AUTORES: Larissa Lima de Arruda Melo (CTEC/UFAL, arruda.melo2601@gmail.com), Werlesson Rael da Costa Trindade (IQB/Ufal, werlesson15@gmail.com) Luis Carlos Ferreira de Oliveira (Ifal, luis.oliveira@ifal.edu.br), Rusiene Monteiro de Almeida (IQB/Ufal, rusiene.almeida@iqb.ufal.br), Mario Roberto Meneghetti (IQB/Ufal, mrm@qui.ufal.br), Simoni Margareti Plentz Meneghetti (IQB/Ufal, simoni.plentz@gmail.com)
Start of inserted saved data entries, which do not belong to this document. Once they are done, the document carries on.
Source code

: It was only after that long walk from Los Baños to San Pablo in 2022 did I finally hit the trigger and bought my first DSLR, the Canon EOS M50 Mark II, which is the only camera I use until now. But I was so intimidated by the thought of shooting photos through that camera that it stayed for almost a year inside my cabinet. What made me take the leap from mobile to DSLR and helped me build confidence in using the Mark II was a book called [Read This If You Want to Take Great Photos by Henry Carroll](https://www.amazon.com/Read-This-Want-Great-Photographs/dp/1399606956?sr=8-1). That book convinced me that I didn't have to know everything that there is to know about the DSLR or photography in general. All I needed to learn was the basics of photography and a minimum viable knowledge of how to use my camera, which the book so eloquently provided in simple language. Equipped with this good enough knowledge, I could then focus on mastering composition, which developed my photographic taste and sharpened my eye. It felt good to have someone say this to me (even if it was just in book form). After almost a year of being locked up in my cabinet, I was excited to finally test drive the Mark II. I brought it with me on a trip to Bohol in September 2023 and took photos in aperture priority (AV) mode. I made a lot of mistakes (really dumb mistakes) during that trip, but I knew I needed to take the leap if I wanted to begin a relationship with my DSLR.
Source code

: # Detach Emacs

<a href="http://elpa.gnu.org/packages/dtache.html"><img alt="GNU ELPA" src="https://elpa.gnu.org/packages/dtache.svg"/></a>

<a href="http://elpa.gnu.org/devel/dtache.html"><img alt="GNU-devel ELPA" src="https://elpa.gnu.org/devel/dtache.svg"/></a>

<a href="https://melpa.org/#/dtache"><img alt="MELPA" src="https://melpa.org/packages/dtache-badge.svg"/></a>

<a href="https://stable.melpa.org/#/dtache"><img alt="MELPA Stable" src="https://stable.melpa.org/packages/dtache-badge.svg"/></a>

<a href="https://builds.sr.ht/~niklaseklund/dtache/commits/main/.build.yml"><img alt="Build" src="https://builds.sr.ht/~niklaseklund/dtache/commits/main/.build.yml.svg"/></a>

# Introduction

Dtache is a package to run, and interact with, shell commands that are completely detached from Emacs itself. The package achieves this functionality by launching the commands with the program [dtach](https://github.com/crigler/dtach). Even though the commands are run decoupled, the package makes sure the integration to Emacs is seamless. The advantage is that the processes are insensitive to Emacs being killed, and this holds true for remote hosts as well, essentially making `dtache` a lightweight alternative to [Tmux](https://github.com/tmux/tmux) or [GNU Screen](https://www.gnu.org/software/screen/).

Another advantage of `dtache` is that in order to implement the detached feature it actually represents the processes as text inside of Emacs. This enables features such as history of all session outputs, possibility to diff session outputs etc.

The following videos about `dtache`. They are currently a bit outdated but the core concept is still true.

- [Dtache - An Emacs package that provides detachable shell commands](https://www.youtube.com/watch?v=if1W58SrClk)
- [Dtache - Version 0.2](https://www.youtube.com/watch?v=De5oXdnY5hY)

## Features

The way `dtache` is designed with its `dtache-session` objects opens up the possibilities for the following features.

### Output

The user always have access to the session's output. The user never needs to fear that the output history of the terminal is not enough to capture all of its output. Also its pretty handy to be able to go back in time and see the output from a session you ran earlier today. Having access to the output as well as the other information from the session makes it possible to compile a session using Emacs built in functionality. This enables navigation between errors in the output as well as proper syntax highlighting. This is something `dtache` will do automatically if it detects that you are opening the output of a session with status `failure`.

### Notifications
RESUMO: A molécula de glicerol (1,2,3-propanotriol ou glicerina) é do ponto de vista químico altamente
funcionalizada e a partir de transformações químicas adequadas, como oxidação, redução, esterificação etc. pode-se obter uma grande variedade de compostos químicos de interesse industrial. Essas transformações são, em geral, realizadas através de processos catalíticos. Dos produtos possíveis de serem obtidos pela oxidação catalítica do glicerol podemos destacar, por exemplo, a di-hidroxiacetona que é usada no preparo de bronzeadores; o ácido hidroxipirúvico pode ser empregado na síntese da D,L-serina e como flavorizante. Cabe salientar que esses compostos não são, necessariamente, obtidos comercialmente através de reações de oxidação do glicerol. O glicerol, de fato, é considerado o coproduto mais importante da oleoquímica, tendo grandes aplicações nos setores de cosméticos, alimentos e medicamentos. Por outro lado, os produtos derivados do glicerol têm maior aplicação nas áreas de explosivos e preparação de resinas/polímeros.3 Na realidade, o mercado da glicerina vem sofrendo profundas transformações em função da expectativa de aumento de produção desse insumo com a consolidação do biodiesel como ator importante da matriz energética mundial. No Brasil, a entrada do biodiesel na matriz energética está reformulando toda a cadeia econômica baseada na glicerina. A cada 90 toneladas de biodiesel produzido, são geradas cerca de 10 toneladas de glicerol. Em função desse quadro, pesquisas científicas e tecnológicas, que envolvam o emprego direto ou de produtos de transformação do glicerol, são de fundamental importância, tanto em termos econômicos quanto ambientais. Um panorama provocador sobre o potencial da gliceroquímica pode ser encontrado em recente trabalho publicado por Mota e colaboradores. A preparação e manipulação de novos materiais com dimensões reduzidas sempre atraiu o interesse de vários ramos da ciência básica e aplicada. A princípio, talvez mais pelo fato de buscar a geração de dispositivos cada vez menores, depois pelo fato de observar que a partir de um determinado tamanho, normalmente, nanoscópico, as propriedades de certo material podem ser significativamente alteradas. Neste caso, catalisadores nanoestruturados tem sido uma opção importante para transformação de álcoois como glicerol em insumos químicos derivados de sua oxidação.

Trabalho Apresentado no 6° Congresso da Rede Brasileira de Tecnologia de Biodiesel e 9º Congresso Brasileiro de Plantas Oleaginosas, Óleos, Gorduras e Biodiesel.